(YOUR GOAL): Return the tail of the records exactly, starting from the line containing "Балашова рекомендует предпочитать" and ending with the final line.

(Saved entries)
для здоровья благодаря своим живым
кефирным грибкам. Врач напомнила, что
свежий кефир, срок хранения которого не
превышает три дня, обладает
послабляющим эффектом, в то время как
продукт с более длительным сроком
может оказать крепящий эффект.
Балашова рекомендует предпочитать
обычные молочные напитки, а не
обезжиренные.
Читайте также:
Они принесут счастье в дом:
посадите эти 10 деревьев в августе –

(TASK ANSWER):
Балашова рекомендует предпочитать
обычные молочные напитки, а не
обезжиренные.
Читайте также:
Они принесут счастье в дом:
посадите эти 10 деревьев в августе –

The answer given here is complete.